Por P. Fernando Pascual

Por nuestra mente pasan diversos proyectos. Algunos sobre cosas muy sencillas: poner orden en el armario y en el librero. Otros sobre asuntos más complejos: organizar modos concretos para ser más eficientes en el puesto de trabajo.

Algunos de esos proyectos no llegan a puerto. Quedan como ideas, buenos deseos, planes interesantes. ¿Por qué no los realizamos? Porque no nos convencen del todo, o porque tenemos miedo al fracaso, o porque se cruzan muchas otras ideas y deseos más fáciles de realizar.

Ayuda mucho detenernos un momento para ver qué ideas se convierten en realizaciones y qué ideas quedan aparcadas por días, meses o incluso años en el famoso cuaderno (o carpeta) de «asuntos pendientes».

Ya Aristóteles se había dado cuenta de que no basta con saber algo para llevarlo a cabo. Un médico que conoce muy bien su especialidad en ocasiones puede dejar de atender a los pacientes al preferir una vida más tranquila.

También reconocía que muchos deseos tampoco son llevados a la práctica. Nos gustaría, por ejemplo, comer en abundancia pero un buen consejo y un poco de prudencia frenan nuestro apetito y nos permiten reducir cantidad y mejorar la dieta.

En las realizaciones concretas se unen ideas y deseos.
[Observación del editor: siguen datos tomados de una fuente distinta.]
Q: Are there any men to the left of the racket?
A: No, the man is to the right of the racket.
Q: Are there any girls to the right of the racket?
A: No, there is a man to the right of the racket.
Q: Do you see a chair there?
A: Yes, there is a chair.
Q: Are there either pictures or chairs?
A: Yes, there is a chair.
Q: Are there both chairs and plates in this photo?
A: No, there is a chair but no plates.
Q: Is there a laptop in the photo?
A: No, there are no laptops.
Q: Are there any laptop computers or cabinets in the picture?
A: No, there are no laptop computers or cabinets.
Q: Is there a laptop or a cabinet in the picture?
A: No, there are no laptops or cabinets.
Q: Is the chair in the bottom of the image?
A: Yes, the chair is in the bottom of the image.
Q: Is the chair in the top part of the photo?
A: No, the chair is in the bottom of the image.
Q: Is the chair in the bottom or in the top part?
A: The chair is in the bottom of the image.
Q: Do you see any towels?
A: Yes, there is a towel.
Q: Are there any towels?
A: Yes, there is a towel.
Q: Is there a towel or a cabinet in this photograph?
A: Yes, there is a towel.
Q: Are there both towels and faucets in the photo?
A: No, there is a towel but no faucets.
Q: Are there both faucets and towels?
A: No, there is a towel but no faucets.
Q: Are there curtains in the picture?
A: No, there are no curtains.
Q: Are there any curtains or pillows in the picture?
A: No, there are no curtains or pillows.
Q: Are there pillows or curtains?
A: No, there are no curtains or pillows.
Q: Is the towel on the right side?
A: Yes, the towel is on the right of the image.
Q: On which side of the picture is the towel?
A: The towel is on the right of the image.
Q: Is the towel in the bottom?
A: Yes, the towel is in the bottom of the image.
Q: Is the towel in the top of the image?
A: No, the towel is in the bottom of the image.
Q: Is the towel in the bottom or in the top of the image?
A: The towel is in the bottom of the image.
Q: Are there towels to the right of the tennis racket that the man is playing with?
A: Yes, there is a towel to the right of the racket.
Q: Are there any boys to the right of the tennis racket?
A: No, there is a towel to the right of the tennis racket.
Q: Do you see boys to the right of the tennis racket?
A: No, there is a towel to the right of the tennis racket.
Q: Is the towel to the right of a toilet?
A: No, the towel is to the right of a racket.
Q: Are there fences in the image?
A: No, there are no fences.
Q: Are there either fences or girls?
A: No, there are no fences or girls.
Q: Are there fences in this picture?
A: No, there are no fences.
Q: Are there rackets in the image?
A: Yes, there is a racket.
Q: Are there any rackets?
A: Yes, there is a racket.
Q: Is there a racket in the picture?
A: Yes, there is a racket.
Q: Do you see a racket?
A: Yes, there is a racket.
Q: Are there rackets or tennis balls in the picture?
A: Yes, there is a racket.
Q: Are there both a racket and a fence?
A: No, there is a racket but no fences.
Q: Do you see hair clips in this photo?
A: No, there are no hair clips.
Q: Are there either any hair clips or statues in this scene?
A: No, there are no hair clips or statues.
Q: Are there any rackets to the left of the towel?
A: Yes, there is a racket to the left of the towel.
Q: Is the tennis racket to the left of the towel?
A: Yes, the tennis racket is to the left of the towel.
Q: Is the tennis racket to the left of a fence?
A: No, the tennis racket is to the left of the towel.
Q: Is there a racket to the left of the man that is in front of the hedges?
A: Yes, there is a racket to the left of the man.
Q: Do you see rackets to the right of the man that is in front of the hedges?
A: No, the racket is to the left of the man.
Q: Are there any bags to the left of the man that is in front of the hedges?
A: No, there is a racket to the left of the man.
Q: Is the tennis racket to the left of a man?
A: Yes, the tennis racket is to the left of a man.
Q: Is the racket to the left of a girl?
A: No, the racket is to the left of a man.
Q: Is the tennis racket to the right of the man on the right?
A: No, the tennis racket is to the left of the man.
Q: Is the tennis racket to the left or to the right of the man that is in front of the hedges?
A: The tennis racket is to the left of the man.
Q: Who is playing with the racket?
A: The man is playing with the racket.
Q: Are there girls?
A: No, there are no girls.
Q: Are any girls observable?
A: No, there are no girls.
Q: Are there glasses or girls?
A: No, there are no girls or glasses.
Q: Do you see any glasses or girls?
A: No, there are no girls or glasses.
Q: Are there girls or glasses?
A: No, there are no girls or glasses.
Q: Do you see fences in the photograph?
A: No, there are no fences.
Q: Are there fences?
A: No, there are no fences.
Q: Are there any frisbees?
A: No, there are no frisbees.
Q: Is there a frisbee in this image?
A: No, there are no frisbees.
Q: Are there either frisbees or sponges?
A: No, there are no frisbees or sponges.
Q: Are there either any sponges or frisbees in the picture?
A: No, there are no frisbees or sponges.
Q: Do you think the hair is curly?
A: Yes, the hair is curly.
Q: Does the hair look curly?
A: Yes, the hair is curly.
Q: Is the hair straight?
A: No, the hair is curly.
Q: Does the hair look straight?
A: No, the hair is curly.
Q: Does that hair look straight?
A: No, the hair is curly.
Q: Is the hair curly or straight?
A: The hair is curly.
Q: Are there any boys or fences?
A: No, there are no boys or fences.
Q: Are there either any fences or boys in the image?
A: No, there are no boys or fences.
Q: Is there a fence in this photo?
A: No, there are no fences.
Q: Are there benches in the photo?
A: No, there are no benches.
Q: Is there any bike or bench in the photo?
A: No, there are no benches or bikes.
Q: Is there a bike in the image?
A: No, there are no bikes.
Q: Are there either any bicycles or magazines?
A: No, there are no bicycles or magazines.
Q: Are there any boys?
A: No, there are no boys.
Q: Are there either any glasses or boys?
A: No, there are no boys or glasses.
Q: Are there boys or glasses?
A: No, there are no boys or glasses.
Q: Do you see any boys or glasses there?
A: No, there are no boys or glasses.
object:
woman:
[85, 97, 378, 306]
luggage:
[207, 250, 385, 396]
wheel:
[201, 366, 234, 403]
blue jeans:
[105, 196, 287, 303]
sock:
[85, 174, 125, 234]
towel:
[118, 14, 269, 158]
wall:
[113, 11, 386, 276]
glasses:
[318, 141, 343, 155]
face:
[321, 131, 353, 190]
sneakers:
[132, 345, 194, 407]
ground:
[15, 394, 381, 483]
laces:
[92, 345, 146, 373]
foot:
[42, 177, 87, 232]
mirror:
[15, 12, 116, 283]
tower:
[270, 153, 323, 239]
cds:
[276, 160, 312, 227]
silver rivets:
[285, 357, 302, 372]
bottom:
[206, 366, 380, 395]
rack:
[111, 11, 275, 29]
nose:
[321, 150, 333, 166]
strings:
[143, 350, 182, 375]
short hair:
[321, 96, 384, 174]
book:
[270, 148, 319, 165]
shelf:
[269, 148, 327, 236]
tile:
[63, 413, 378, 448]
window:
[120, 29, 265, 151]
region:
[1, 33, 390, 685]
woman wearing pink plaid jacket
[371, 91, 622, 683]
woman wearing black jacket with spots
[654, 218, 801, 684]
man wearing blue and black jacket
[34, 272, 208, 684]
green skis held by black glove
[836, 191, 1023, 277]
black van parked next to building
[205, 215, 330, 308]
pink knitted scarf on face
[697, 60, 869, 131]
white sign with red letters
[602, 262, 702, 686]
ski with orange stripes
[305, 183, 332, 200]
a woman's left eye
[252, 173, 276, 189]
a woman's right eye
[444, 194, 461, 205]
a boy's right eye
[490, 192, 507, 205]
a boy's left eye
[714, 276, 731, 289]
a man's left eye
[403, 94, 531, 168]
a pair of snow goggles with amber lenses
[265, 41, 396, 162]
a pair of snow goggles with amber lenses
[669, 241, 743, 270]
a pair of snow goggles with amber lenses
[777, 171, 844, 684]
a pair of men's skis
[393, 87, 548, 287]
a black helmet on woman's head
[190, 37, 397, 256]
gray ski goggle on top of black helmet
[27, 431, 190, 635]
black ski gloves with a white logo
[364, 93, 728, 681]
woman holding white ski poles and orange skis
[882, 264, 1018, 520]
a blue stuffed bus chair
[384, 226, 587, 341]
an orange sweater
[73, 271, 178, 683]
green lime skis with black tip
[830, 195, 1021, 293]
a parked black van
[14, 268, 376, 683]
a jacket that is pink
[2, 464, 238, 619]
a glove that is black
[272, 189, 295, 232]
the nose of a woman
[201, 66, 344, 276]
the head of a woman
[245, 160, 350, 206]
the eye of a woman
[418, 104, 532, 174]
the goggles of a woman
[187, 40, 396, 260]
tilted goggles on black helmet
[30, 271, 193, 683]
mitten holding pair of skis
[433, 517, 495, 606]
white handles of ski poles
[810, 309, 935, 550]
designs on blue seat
Si todo estaba bien pensado, si hay una voluntad sana, si lo que deseábamos era apto para ayudar a uno mismo y a otros, descubriremos los beneficios de esas realizaciones.

En cambio, si las ideas eran malas o equivocadas, o si sometimos nuestra mente a deseos egoístas, a pasiones orientadas al pecado, nuestras realizaciones provocarán daños, heridas, en uno mismo y en otros.

Con la ayuda de Dios y de buenos consejeros, y con una sana disciplina, seremos capaces de pensar mejor, de orientar nuestros deseos a lo bueno, y de poner en práctica acciones correctas.

Lo cual, en un mundo que promueve lo fácil y lo cómodo, es algo muy valioso porque contribuye a abrir espacios a mejoras concretas para el bien de todos.